= Task requirements =
1 - In the forum thread about the 60 L1, what gear oil does the badge on the gas tank call for?
2 - Reproduce the passage of the forum thread about the 60 L1 between "I'm in the process" and "the gear oil?", inclusive.
3 - Using the post's own wording, list every mechanical part of the machine named in the first post of the forum thread about the 60 L1.

= Extract provided =
....

# I got my 60 L1 running



## TobysDad79 (Jun 21, 2013)

turns out, the carb wasn't getting gas and needed about an ours worth of pulling to get enough vaccuum to fill the filter and properly feed the carb, now it starts first pull, choke or no choke, regardless of throttle position. 

I'm in the process of changing the oil as I type, but I'm curious, where on this machine if at all does it take gear oil??? the badge on the gas tank says it takes SAE 140 for gear oil, which I'm assuming is only in the attachments am i correct? also from what I've read, my machine takes about 5 pints of oil, and this is sufficient to lubricate both the motor and the transmission right?

I know gear oil is much hardier than motor oil, but it's been AT LEAST 20 years since it was last changed, d knowing the previous owner, it wouldn't surprise me if there was 30-40 year old motor oil and gear oil in it, should I be concerned about the gear oil?

I obviously do not have a manual for this, but that's what you guys are for  

thanks for your help!!!!


----------



## TobysDad79 (Jun 21, 2013)

i am also running cheap advance auto brand non-detergent SAE 30 in the engine, at least until my next oil change, which will be soon, i just want to wash all of the old "mud oil" out.

....

= Records supplied =
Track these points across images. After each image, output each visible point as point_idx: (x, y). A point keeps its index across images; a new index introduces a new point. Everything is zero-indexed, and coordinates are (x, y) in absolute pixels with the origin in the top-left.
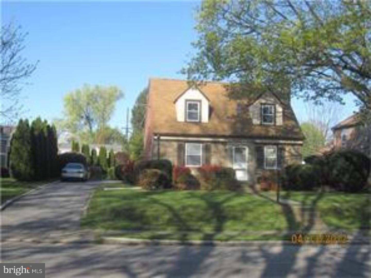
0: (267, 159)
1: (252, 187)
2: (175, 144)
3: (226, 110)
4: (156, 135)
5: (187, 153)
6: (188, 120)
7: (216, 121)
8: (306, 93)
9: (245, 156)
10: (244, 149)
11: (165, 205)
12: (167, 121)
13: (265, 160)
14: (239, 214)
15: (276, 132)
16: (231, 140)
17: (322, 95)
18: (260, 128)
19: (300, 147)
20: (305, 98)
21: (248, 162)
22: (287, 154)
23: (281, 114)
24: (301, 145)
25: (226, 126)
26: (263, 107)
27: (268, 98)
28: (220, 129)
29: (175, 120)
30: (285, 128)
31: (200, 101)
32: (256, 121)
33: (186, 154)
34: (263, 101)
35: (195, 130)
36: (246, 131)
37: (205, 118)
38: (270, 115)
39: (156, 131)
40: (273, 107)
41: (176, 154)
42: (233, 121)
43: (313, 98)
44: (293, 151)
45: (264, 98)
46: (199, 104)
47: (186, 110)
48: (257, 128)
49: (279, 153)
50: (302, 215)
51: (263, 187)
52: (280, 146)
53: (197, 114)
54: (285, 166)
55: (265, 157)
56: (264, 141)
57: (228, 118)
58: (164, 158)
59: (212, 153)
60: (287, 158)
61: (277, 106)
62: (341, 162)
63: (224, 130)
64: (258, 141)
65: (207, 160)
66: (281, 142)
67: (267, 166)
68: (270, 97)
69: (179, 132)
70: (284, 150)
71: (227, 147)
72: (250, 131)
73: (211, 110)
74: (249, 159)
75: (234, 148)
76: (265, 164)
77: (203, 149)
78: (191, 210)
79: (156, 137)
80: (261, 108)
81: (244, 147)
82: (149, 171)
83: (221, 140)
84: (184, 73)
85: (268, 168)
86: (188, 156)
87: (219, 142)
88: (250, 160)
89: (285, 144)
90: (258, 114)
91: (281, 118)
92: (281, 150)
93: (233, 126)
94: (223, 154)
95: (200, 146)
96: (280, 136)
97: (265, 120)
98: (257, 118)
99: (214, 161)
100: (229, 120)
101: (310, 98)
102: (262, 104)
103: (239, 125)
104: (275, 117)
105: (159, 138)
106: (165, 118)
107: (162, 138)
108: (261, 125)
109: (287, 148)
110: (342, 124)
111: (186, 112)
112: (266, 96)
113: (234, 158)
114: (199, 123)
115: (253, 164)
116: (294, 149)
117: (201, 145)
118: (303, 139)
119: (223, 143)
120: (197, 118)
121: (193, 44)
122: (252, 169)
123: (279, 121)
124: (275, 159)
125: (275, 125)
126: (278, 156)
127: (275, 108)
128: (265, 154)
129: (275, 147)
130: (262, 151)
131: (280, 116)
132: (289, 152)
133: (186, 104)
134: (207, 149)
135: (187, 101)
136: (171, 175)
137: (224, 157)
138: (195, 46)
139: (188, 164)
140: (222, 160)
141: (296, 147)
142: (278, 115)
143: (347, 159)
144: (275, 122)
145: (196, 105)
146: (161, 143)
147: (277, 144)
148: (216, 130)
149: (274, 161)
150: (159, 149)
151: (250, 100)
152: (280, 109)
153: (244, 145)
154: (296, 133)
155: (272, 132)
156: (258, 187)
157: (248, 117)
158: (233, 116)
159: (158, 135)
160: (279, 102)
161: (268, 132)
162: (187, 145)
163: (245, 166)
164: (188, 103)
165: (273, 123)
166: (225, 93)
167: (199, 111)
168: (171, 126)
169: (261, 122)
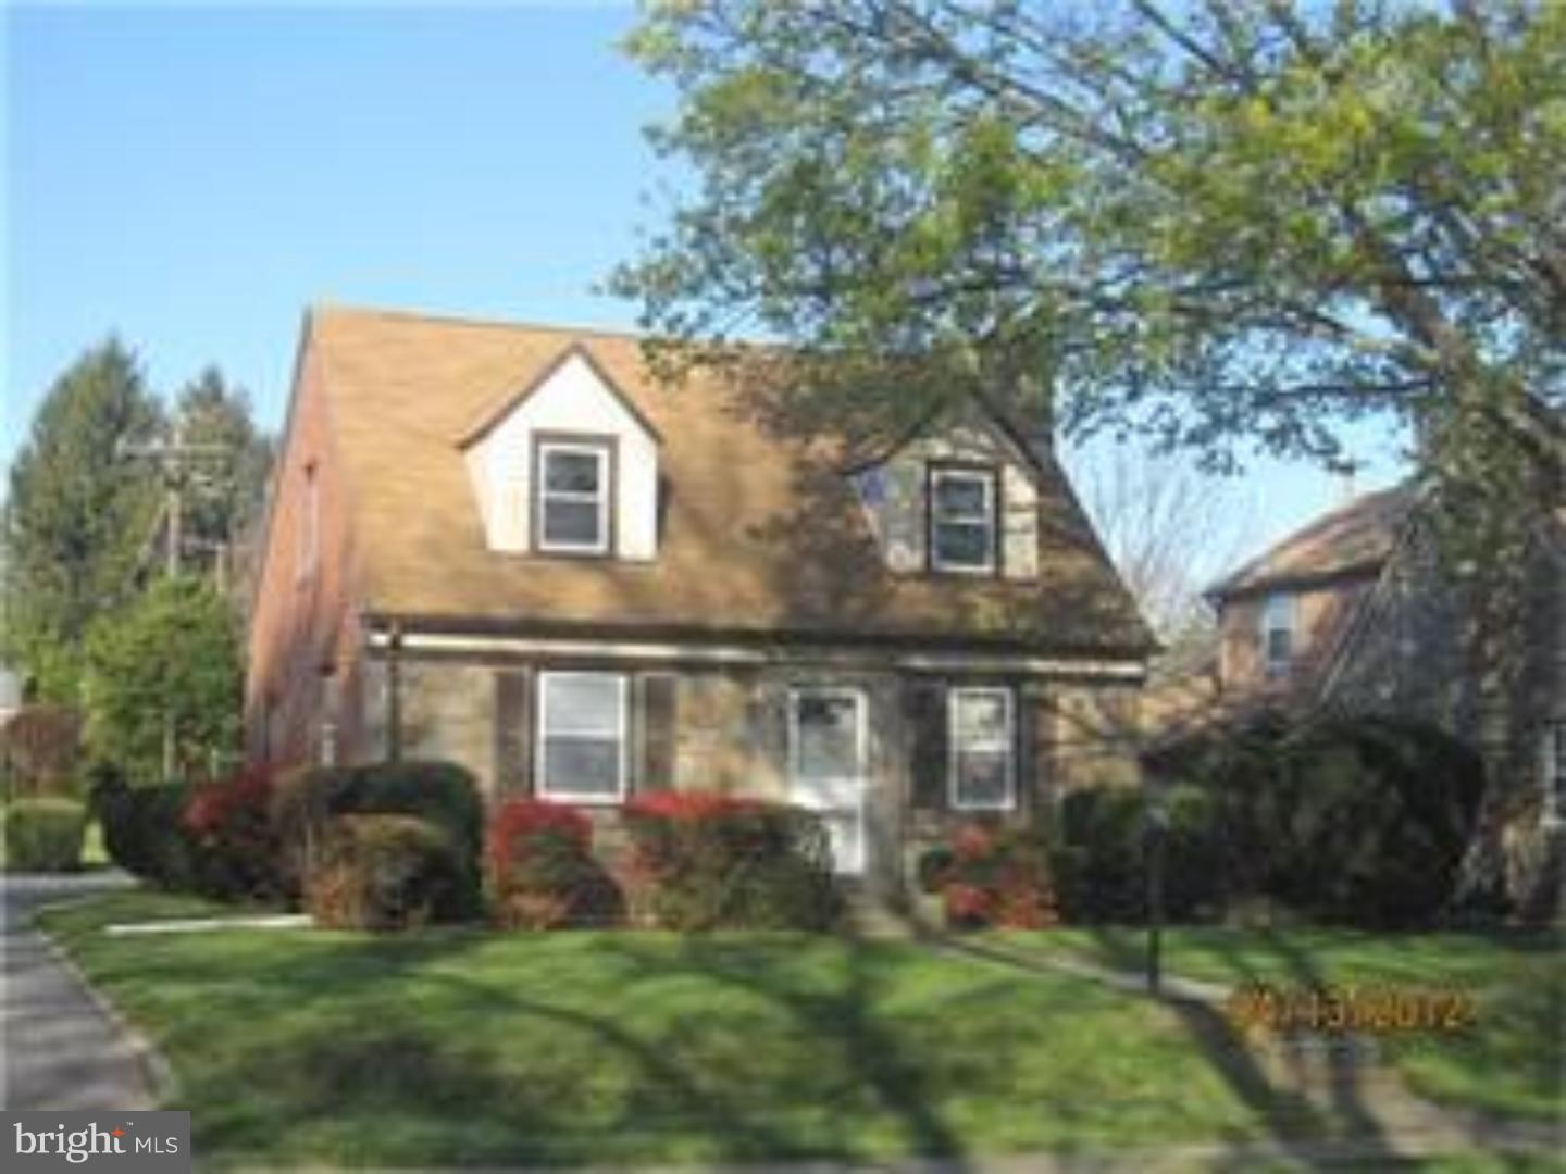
0: (962, 755)
1: (900, 906)
2: (484, 678)
3: (735, 493)
4: (379, 623)
5: (548, 725)
6: (545, 546)
7: (690, 552)
8: (1162, 409)
9: (850, 738)
10: (849, 704)
11: (575, 1018)
12: (431, 547)
13: (954, 759)
14: (985, 1057)
15: (1007, 614)
16: (781, 655)
17: (1232, 424)
18: (923, 589)
19: (1127, 693)
20: (1159, 437)
21: (869, 773)
22: (1063, 729)
23: (1030, 517)
24: (1135, 682)
25: (745, 580)
26: (935, 476)
27: (961, 432)
28: (717, 593)
29: (478, 540)
30: (1052, 593)
31: (611, 442)
32: (902, 556)
33: (542, 732)
34: (941, 449)
35: (584, 598)
36: (854, 605)
37: (636, 534)
38: (974, 521)
39: (381, 605)
40: (987, 479)
41: (487, 728)
42: (782, 549)
43: (1195, 438)
44: (1095, 718)
45: (940, 434)
46: (603, 453)
47: (534, 489)
48: (907, 589)
49: (1025, 726)
50: (1295, 1057)
51: (962, 907)
52: (1030, 689)
53: (592, 508)
54: (1060, 792)
55: (954, 748)
56: (951, 663)
57: (754, 533)
58: (425, 752)
59: (681, 728)
60: (1062, 752)
61: (1010, 473)
62: (1339, 774)
63: (737, 601)
64: (920, 662)
65: (656, 765)
66: (1037, 665)
67: (962, 792)
68: (975, 427)
69: (502, 611)
70: (1050, 706)
71: (759, 693)
72: (874, 606)
73: (665, 489)
74: (871, 757)
75: (794, 695)
76: (953, 782)
77: (632, 700)
78: (722, 1041)
79: (381, 639)
80: (927, 486)
81: (846, 692)
82: (367, 828)
83: (725, 654)
84: (629, 292)
85: (966, 806)
86: (550, 742)
87: (712, 667)
88: (875, 764)
89: (1056, 677)
90: (911, 514)
91: (1031, 540)
92: (1030, 711)
93: (783, 579)
94: (738, 727)
95: (616, 686)
96: (1030, 632)
97: (948, 554)
98: (908, 538)
99: (690, 767)
100: (763, 546)
101: (1182, 435)
102: (932, 464)
103: (812, 572)
104: (999, 532)
105: (395, 644)
106: (418, 529)
107: (412, 641)
108: (927, 574)
109: (1066, 699)
110: (1264, 571)
111: (534, 499)
112: (956, 423)
113: (794, 752)
114: (607, 562)
115: (897, 782)
116: (1099, 704)
117: (621, 681)
118: (1144, 648)
119: (737, 671)
120: (592, 536)
121: (653, 133)
122: (887, 809)
123: (1023, 556)
124: (1002, 754)
125: (998, 576)
126: (1018, 740)
127: (998, 484)
128: (955, 731)
129: (1006, 692)
130: (942, 713)
131: (1025, 530)
132: (1077, 720)
133: (535, 452)
134: (653, 704)
135: (539, 437)
136: (477, 847)
137: (744, 747)
138: (663, 143)
139: (549, 786)
140: (735, 762)
141: (1109, 693)
142: (1013, 521)
143: (1372, 754)
144: (1000, 561)
145: (593, 461)
146: (408, 669)
147: (1015, 680)
148: (695, 595)
149: (999, 769)
150: (395, 705)
151: (855, 437)
152: (1021, 490)
153: (848, 682)
154: (1110, 621)
155: (987, 614)
156: (932, 906)
157: (860, 532)
158: (779, 528)
159: (394, 630)
160: (1019, 455)
161: (966, 609)
162: (545, 679)
163: (850, 791)
164: (546, 448)
165: (987, 569)
166: (722, 398)
167: (602, 496)
168: (458, 577)
169: (928, 561)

....

= Solutions to the exercise =
1 - SAE 140

2 -
I'm in the process of changing the oil as I type, but I'm curious, where on this machine if at all does it take gear oil??? the badge on the gas tank says it takes SAE 140 for gear oil, which I'm assuming is only in the attachments am i correct? also from what I've read, my machine takes about 5 pints of oil, and this is sufficient to lubricate both the motor and the transmission right?

I know gear oil is much hardier than motor oil, but it's been AT LEAST 20 years since it was last changed, d knowing the previous owner, it wouldn't surprise me if there was 30-40 year old motor oil and gear oil in it, should I be concerned about the gear oil?

3 - carb, filter, choke, throttle, gas tank, attachments, motor, transmission